Programmatic listing¶

from demucs_onnx import list_models
import json
print(json.dumps(list_models(), indent=2))

Or via the CLI:

demucs-onnx list-models

Direct download URLs¶

Every model is downloadable without huggingface_hub. The URLs are stable and CDN-hosted by HF.

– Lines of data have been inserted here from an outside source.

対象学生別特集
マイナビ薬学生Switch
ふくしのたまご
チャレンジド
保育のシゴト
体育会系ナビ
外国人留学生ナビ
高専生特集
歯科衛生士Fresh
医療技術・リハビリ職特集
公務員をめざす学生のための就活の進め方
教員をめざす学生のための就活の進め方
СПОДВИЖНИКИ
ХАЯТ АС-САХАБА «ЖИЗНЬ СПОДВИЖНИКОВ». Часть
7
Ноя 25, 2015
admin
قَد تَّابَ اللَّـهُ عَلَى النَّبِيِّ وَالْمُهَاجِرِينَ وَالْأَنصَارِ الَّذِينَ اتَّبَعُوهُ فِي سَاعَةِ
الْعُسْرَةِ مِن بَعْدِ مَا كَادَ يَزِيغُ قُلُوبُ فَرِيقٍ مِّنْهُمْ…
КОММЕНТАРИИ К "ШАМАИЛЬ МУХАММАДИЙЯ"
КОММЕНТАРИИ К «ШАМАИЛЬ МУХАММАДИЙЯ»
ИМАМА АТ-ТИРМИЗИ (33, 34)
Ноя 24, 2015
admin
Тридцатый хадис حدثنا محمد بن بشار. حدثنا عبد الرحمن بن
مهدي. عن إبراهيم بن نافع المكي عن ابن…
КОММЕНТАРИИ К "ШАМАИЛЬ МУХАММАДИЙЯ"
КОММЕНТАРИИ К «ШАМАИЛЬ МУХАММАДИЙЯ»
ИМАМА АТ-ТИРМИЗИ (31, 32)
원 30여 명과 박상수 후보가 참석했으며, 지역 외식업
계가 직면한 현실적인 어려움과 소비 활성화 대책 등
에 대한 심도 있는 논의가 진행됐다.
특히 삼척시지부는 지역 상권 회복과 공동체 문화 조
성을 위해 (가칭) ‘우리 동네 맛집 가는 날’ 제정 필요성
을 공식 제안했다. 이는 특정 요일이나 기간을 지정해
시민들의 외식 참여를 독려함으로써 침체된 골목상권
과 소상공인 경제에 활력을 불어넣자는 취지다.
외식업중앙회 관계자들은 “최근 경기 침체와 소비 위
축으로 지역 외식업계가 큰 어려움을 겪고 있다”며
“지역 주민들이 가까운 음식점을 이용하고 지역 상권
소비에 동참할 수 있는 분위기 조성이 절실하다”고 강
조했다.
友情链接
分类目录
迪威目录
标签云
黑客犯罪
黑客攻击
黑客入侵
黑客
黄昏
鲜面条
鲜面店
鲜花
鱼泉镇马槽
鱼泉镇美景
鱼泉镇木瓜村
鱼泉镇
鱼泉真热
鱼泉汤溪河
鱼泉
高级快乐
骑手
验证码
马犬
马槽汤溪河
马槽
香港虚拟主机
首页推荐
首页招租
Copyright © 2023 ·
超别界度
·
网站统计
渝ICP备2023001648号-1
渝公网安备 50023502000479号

# Single-file 4-stem htdemucs (fp16weights variant).
curl -OL https://huggingface.co/StemSplitio/htdemucs-onnx/resolve/main/htdemucs_fp16weights.onnx

# 6-stem variant.
curl -OL https://huggingface.co/StemSplitio/htdemucs-6s-onnx/resolve/main/htdemucs_6s_fp16weights.onnx

# Vocals specialist (the most-used file).
curl -OL https://huggingface.co/StemSplitio/htdemucs-ft-vocals-onnx/resolve/main/htdemucs_ft_vocals_fp16weights.onnx

License¶

All ONNX files are MIT-licensed, matching the original HT-Demucs. Please cite the original authors if you use them in research; see the Skip the infrastructure section on the home page for the bibtex.